— Start QUOTED PASSAGE —

# Princeton, WV - 99 Chevy Suburban and Meyer plow



## Mountaineer com (Feb 1, 2017)

I have for sale a 1999 Chevy suburban with 90k on it new tires were put on a year ago and plow was installed it’s a Meyer Drive Pro used to scrape a driveway and a small lot paint is new on plow only been used 4 times. Asking price is 4,500


----------



## Mountaineer com (Feb 1, 2017)




----------



## cwren2472 (Aug 15, 2014)

@the Suburbanite ??


----------



## the Suburbanite (Jan 27, 2018)

cwren2472 said:


> @the Suburbanite ??


I lingered when this was first posted last night, but I already had a white '99 K1500 that I sold with 250K on it. 99's were the best optioned, most sorted of this body style IMO. It was also the last year of this body style too. 
I'm not sure what GM/Chevy called it, but I think this "single headlight" grille means it was a fleet/commercial vehicle when sold new. I wonder if it has front bench or buckets? IMO barn-doors are a plus.

GLWS OP.


----------



## Mountaineer com (Feb 1, 2017)

It is a bench seat


----------



## cwren2472 (Aug 15, 2014)

Mountaineer com said:


> I have for sale a 1999 Chevy suburban with 90k on it new tires were put on a year ago and plow was installed it's a Meyer Drive Pro used to scrape a driveway and a small lot paint is new on plow only been used 4 times. Asking price is 4,500


Are you saying the plow is only a year old and paint is still in like-new condition or that the plow was repainted a year ago? Not a fan of Meyer but plow looks to be in excellent condition and is probably worth most of the asking price by itself. That should sell quickly.

— End QUOTED PASSAGE —
— Start SOURCE MATERIAL —

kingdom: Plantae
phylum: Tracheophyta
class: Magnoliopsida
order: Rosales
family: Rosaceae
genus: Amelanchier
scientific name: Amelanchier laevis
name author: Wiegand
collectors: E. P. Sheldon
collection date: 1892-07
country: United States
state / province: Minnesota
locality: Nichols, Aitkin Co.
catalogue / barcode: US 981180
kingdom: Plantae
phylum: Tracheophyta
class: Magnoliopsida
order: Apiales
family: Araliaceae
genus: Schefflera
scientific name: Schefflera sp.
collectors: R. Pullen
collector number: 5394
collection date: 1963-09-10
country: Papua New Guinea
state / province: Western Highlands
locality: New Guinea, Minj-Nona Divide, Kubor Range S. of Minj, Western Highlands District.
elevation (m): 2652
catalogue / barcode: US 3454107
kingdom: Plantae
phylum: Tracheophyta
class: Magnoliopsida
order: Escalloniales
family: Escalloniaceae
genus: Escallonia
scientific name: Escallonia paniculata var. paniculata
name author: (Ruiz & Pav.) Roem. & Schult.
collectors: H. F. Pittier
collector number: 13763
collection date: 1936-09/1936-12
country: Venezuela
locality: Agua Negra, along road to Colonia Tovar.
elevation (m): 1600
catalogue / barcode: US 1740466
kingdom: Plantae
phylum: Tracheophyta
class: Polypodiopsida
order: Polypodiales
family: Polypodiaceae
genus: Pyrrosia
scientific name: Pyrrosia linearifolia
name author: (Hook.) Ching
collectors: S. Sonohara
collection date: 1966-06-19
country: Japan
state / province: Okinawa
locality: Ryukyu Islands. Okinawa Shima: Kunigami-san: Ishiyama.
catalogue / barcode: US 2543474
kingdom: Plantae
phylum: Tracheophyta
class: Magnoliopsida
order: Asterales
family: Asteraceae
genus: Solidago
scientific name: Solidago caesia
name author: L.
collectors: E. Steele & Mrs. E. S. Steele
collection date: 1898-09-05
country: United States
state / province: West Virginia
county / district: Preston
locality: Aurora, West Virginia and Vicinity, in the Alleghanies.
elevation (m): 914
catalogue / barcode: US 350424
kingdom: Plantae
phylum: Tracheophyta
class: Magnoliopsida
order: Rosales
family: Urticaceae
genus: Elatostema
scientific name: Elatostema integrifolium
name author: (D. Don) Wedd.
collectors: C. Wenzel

— End SOURCE MATERIAL —

WHAT THIS EXERCISE ASKS:
(a) Reproduce the catalog entry rows word for word, starting at the line with "country: Venezuela" and ending with the last line of the rows.
(b) Carry on the forum thread about the 1999 Suburban and Meyer plow, picking up after its last post.

SOLVED PROBLEMS:
(a)
country: Venezuela
locality: Agua Negra, along road to Colonia Tovar.
elevation (m): 1600
catalogue / barcode: US 1740466
kingdom: Plantae
phylum: Tracheophyta
class: Polypodiopsida
order: Polypodiales
family: Polypodiaceae
genus: Pyrrosia
scientific name: Pyrrosia linearifolia
name author: (Hook.) Ching
collectors: S. Sonohara
collection date: 1966-06-19
country: Japan
state / province: Okinawa
locality: Ryukyu Islands. Okinawa Shima: Kunigami-san: Ishiyama.
catalogue / barcode: US 2543474
kingdom: Plantae
phylum: Tracheophyta
class: Magnoliopsida
order: Asterales
family: Asteraceae
genus: Solidago
scientific name: Solidago caesia
name author: L.
collectors: E. Steele & Mrs. E. S. Steele
collection date: 1898-09-05
country: United States
state / province: West Virginia
county / district: Preston
locality: Aurora, West Virginia and Vicinity, in the Alleghanies.
elevation (m): 914
catalogue / barcode: US 350424
kingdom: Plantae
phylum: Tracheophyta
class: Magnoliopsida
order: Rosales
family: Urticaceae
genus: Elatostema
scientific name: Elatostema integrifolium
name author: (D. Don) Wedd.
collectors: C. Wenzel

(b)
----------



## Mountaineer com (Feb 1, 2017)

cwren2472 said:


> Are you saying the plow is only a year old and paint is still in like-new condition or that the plow was repainted a year ago? Not a fan of Meyer but plow looks to be in excellent condition and is probably worth most of the asking price by itself. That should sell quickly.


It's only a year old kept indoors at all times


----------



## Philbilly2 (Aug 25, 2007)

the Suburbanite said:


> I'm not sure what GM/Chevy called it, but I think this "single headlight" grille means it was a fleet/commercial vehicle when sold new.


LS package


----------



## Mountaineer com (Feb 1, 2017)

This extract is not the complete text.